Work order A => In the essay on poetry, which word does the author say inspired Edgar Poe to write The Raven?
Work order B => State whether each statement agrees with the essay on poetry, answering yes or no and quoting the deciding words: (i) Coleridge defined poetry as the best words in the right order. (ii) The author calls composition that starts from words illegitimate. (iii) In Dolores, Swinburne arranges many images around one central phrase.
Work order C => Carry the essay on poetry forward from its last line, in the same style and argument.

Document text =>
........
Again, there is an idol of the art of poetry which suggests that the source of poetical life is to be found in words rather than in ideas. This is of all poetical idols the most seductive, because it presents strongly one side of the truth, and because it is recommended by many brilliant poetical tours de force. Coleridge defined prose to be words in the right order, poetry to be the best words in the right order. And, doubtless, the mere sound of words has the power of raising imaginative ideas, as we see from Keats' lines

Forlorn! the very word is like a bell,
To toll me back again to my sole self!

and we know that the word 'nevermore’ inspired Edgar Poe with his remarkable poem, The Raven. But words, apart from things, can, as a rule, suggest only fragmentary conceptions of life and nature. What can be more delightfully suggestive of coming poetry than the opening of Kubla Khan?

In Xanadu did Kubla Khan

A stately pleasure-dome decree :
Where Alph, the sacred river, ran
Through caverns measureless to man

Down to a sunless sea.

But, as we know, Nature never provided the completion, nor could she have done so, of that wonderful fragment of poetry. Sometimes, indeed, a whole poem containing a definite idea may be constructed on this principle, and a very fine example is furnished by Mr. Swinburne's Dolores, where the aim of the poet has, apparently, been to group a variety of images round the single central phrase, Our Lady of Pain.' Many of the stanzas in this poem completely satisfy Coleridge's definition of poetry, 'the best words in the right order,' but, on the other hand, as the inspiration proceeds from words rather than ideas, there are many other stanzas in it which have no poetical raison d'être, and which diminish the effect of the whole composition. The mode of expression belongs to the art of music rather than to the art of poetry. Horace's rule is inverted: the eloquence and order of the metrical arrangement suggest the idea, not the idea the

I do not say that this method of composition is illegitimate; but it must be evident that such inspiration is of the most fortuitous kind, and that one might as well attempt to make oneself dream the same dream twice over, as to find a regular principle of poetical expression in the metrical combination of words and metaphors.

Few indeed are the metrical compositions that will stand the test I propose, few the poems that answer perfectly to Spenser's description of life in poetry :

verse,

Wise words, taught in numbers for to run,
Recorded by the Muses, live for ay.
........
Provided data =>
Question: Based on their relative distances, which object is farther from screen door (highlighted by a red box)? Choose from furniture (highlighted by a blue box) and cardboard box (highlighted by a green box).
........
Answer section A => 'nevermore'

Answer section B =>
(i) Yes: "poetry to be the best words in the right order"
(ii) No: "I do not say that this method of composition is illegitimate"
(iii) Yes: "group a variety of images round the single central phrase"

Answer section C =>
But this being so, we may well ask ourselves the question, Why is verse so abundantly produced in our time? Why do we so often find men in these days, either using metre like Wordsworth in the passages I have cited, where they ought to have expressed themselves in prose, or expressing themselves in verse in a style so far remote from the standard of diction established in society that they fail to touch the heart ?

I think the explanation of this curious phenomenon is that though metre can only properly be used for the expression of universal ideas, there is in modern society an eccentric or monastic principle at work, which leads men to pervert metre into a luxurious instrument for the expression of merely private ideas. The metrical form of expression is the oldest form of literary language that exists. In the early stages of society it is used for two reasons, first because, as writing has not been invented, it is the only way of preserving memorable thoughts, and secondly because in primitive times what may be called the poetical or ideal method of conceiving nature predominates over the scientific method. Imagination is then stronger than reason, and the poet is at once the story-teller, the theologian, the historian, and the natural philosopher of society. As society emerges from its infancy more scientific habits of thought are gradually formed; the art of writing is invented ; and men find the means of preserving the records of ordinary observation and experience in prose. Science is always withdrawing fresh portions of nature from the rule of imagination; and no one who is animated by a scientific purpose, and understands how to use language properly, thinks any longer of composing a treatise on astronomy or an historical narrative in verse.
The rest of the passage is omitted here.